> AIM
Reproduce the material below word for word, leaving out the pictures.

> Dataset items

————

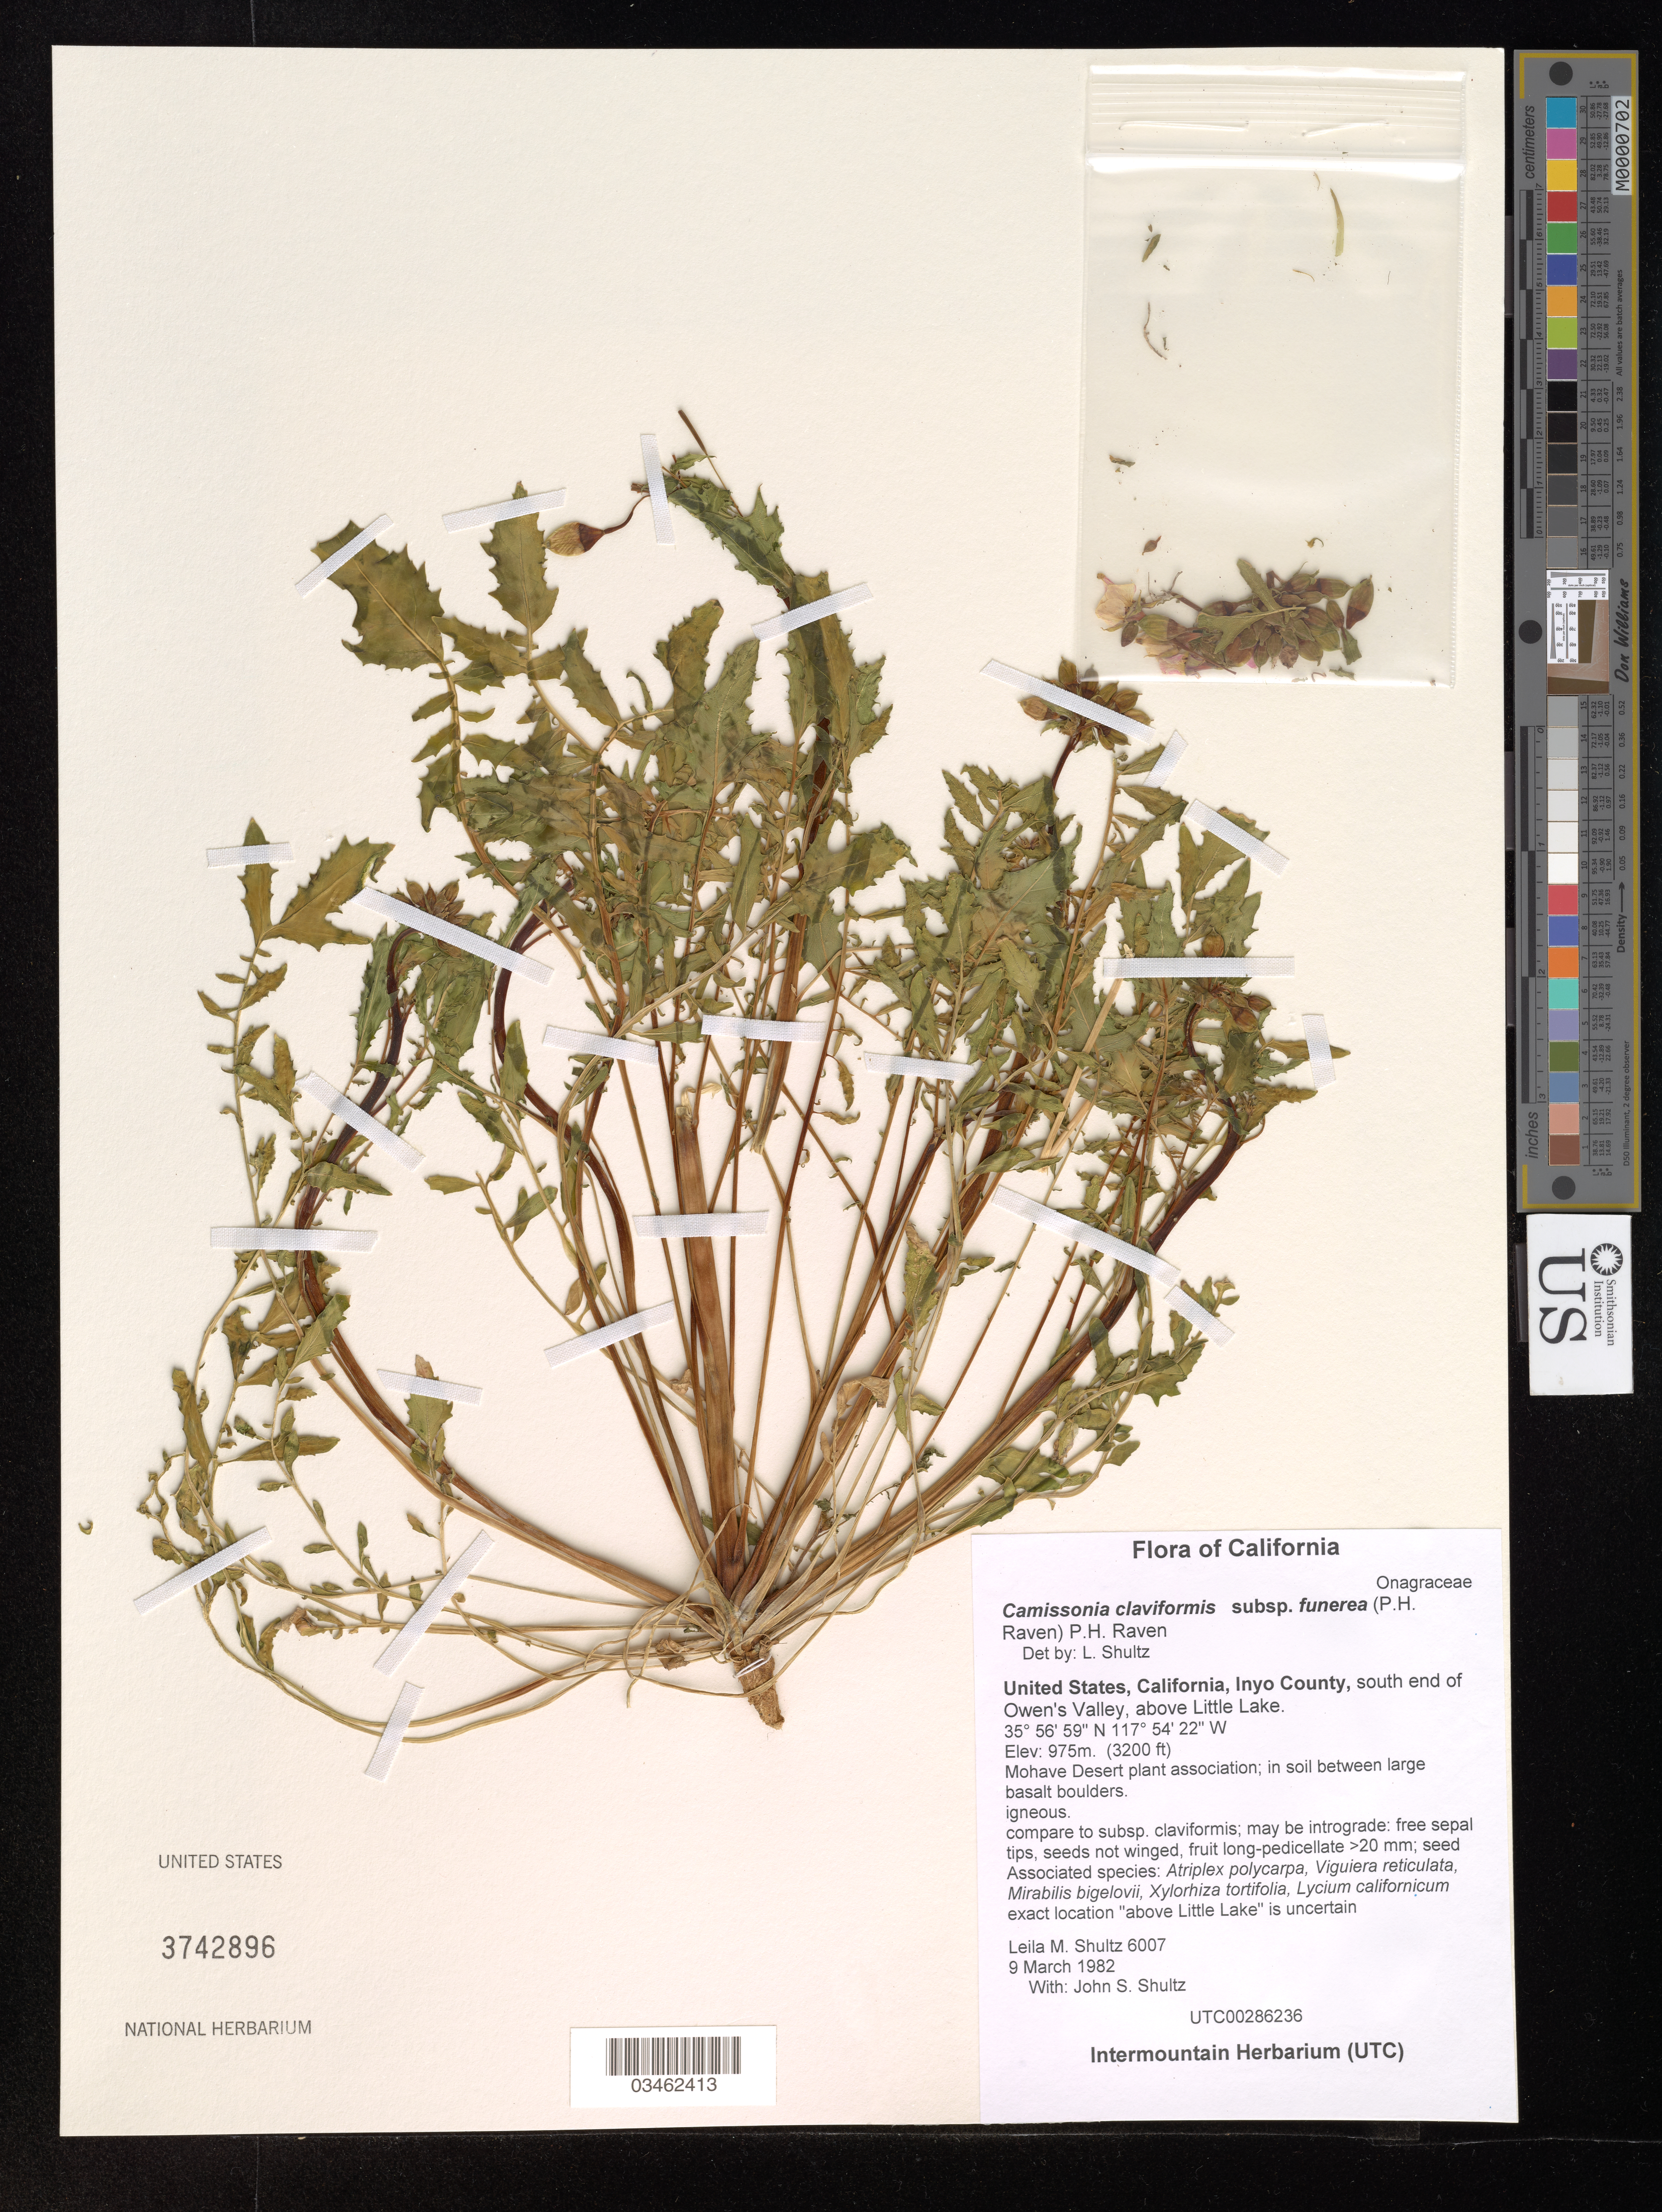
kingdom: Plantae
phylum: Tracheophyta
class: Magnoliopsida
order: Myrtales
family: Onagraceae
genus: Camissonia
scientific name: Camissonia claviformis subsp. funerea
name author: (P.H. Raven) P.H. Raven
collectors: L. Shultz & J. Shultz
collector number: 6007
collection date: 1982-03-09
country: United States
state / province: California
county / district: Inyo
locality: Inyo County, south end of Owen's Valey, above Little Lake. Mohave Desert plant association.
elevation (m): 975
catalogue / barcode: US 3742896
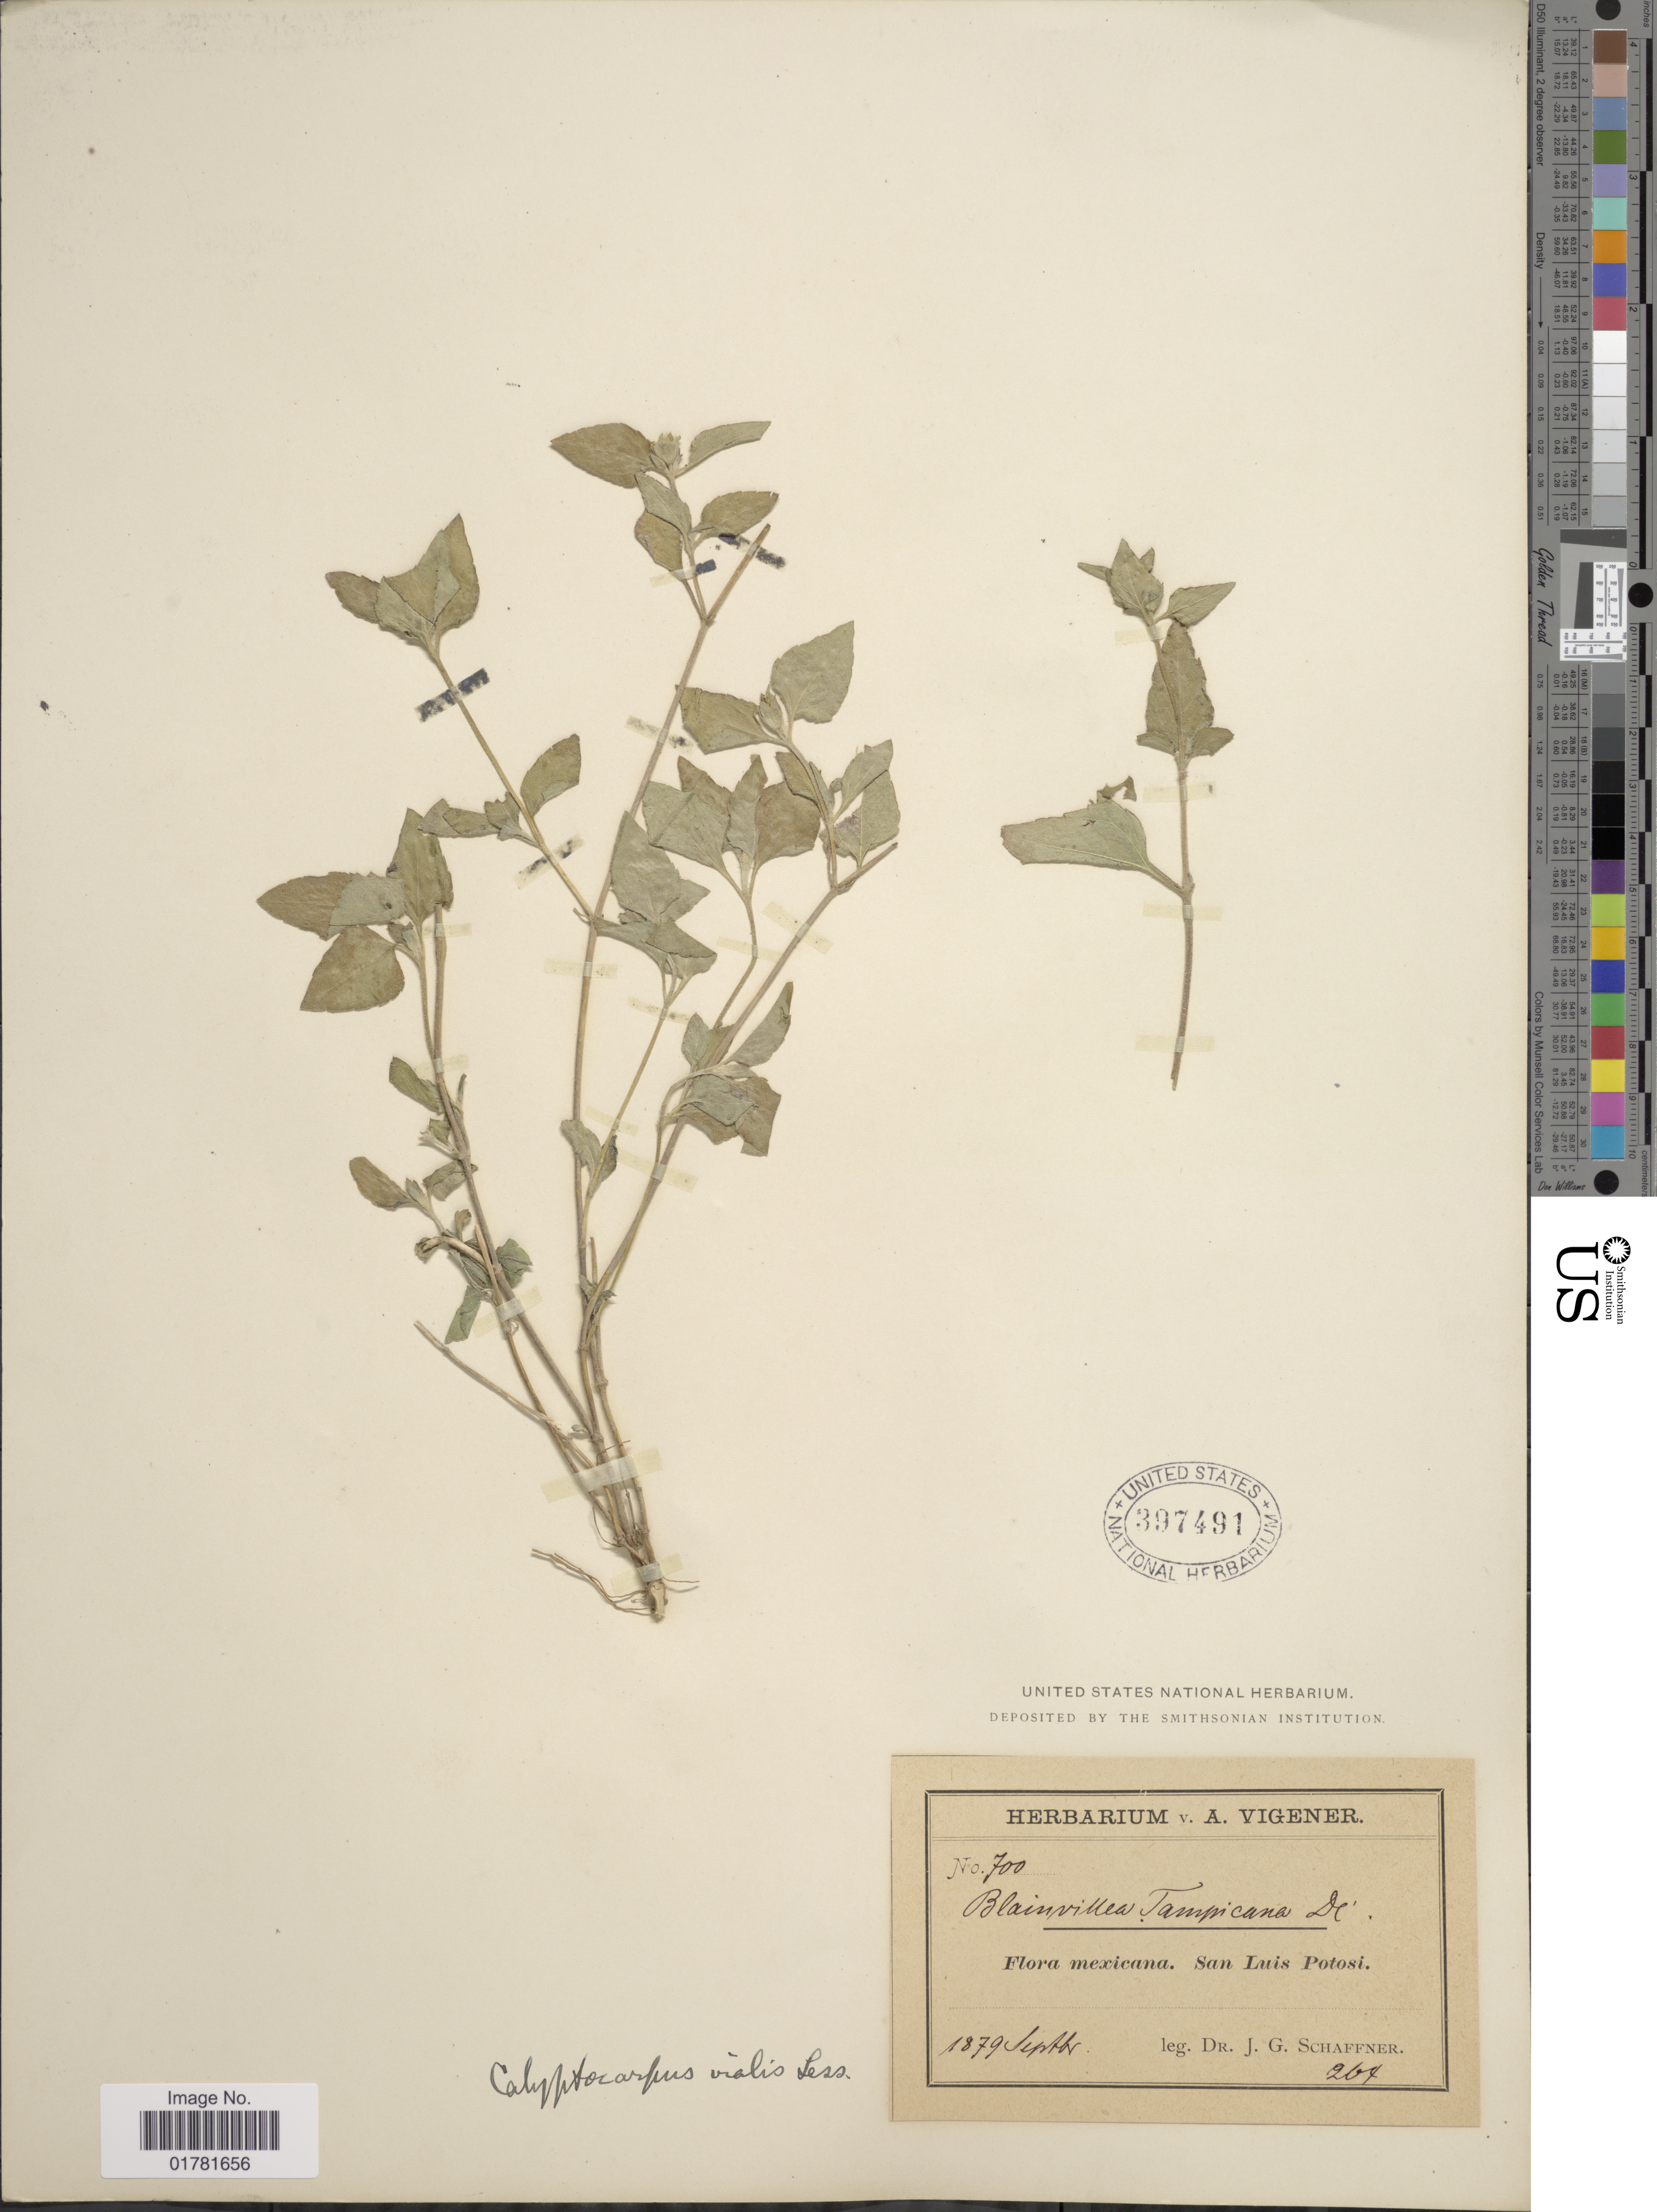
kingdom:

————

> THE COMPLETED TASK
kingdom: Plantae
phylum: Tracheophyta
class: Magnoliopsida
order: Myrtales
family: Onagraceae
genus: Camissonia
scientific name: Camissonia claviformis subsp. funerea
name author: (P.H. Raven) P.H. Raven
collectors: L. Shultz & J. Shultz
collector number: 6007
collection date: 1982-03-09
country: United States
state / province: California
county / district: Inyo
locality: Inyo County, south end of Owen's Valey, above Little Lake. Mohave Desert plant association.
elevation (m): 975
catalogue / barcode: US 3742896
kingdom:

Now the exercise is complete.